Stored data:
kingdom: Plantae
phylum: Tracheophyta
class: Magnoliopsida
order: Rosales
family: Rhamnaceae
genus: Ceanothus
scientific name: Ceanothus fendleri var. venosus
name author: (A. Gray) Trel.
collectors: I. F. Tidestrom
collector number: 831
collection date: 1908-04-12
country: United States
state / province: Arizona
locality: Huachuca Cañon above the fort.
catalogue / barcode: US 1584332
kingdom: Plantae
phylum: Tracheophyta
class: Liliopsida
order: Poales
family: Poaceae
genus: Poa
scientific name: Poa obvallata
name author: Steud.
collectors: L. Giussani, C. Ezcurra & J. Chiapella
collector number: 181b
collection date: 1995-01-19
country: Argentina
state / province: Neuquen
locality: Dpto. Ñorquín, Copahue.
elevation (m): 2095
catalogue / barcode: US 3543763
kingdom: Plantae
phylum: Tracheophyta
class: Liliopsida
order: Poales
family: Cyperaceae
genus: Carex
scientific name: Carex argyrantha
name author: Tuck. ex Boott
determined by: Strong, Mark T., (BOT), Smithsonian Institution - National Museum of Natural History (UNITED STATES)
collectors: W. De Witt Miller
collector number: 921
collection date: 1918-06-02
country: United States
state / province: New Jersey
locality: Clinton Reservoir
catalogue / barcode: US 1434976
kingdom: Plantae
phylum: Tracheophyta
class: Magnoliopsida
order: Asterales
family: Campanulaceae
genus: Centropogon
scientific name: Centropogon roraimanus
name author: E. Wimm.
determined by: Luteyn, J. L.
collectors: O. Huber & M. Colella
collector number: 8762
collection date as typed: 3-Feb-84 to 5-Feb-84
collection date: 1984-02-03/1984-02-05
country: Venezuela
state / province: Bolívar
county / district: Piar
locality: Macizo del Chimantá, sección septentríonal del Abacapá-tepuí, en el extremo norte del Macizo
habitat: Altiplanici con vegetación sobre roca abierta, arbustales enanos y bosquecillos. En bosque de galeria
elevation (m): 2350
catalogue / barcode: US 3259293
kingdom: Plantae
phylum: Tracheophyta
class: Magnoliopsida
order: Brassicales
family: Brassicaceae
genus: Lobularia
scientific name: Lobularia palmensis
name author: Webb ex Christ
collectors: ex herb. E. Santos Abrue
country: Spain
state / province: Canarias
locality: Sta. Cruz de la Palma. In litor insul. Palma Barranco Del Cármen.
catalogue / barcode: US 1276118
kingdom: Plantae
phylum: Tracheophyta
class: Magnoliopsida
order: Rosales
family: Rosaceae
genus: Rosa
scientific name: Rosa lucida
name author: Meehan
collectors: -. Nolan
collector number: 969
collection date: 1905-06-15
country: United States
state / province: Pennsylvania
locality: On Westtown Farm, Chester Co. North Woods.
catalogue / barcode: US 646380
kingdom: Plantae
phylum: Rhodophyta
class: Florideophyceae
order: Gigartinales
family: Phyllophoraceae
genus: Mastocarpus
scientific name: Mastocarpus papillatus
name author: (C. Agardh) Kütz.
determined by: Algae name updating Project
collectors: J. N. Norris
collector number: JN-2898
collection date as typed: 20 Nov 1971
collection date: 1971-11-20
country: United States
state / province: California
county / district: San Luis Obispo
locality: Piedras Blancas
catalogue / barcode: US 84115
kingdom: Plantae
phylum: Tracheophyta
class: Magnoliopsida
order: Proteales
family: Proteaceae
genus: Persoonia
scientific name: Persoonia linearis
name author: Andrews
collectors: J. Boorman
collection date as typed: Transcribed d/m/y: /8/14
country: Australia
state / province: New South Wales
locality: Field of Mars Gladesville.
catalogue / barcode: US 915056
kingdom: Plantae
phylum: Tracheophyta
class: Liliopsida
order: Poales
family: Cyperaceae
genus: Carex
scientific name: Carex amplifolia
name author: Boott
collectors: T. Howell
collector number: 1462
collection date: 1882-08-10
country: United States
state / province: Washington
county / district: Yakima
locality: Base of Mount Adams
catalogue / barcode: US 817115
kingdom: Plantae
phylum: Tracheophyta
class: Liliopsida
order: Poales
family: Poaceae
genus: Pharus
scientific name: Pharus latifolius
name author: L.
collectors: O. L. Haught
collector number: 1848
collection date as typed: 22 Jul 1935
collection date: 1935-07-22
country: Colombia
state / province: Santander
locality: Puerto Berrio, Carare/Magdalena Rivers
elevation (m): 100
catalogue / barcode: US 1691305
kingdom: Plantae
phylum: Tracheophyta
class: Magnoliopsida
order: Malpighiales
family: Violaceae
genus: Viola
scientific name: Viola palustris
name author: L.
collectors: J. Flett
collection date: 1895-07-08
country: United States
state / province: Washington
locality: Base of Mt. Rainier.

◆ What needs to be done ◆
Repeat the lines in the items above, starting at the line holding "collector number: 969" and ending at the line holding "collection date: 1971-11-20", with both of those lines included.

◆ Reply to the task ◆
collector number: 969
collection date: 1905-06-15
country: United States
state / province: Pennsylvania
locality: On Westtown Farm, Chester Co. North Woods.
catalogue / barcode: US 646380
kingdom: Plantae
phylum: Rhodophyta
class: Florideophyceae
order: Gigartinales
family: Phyllophoraceae
genus: Mastocarpus
scientific name: Mastocarpus papillatus
name author: (C. Agardh) Kütz.
determined by: Algae name updating Project
collectors: J. N. Norris
collector number: JN-2898
collection date as typed: 20 Nov 1971
collection date: 1971-11-20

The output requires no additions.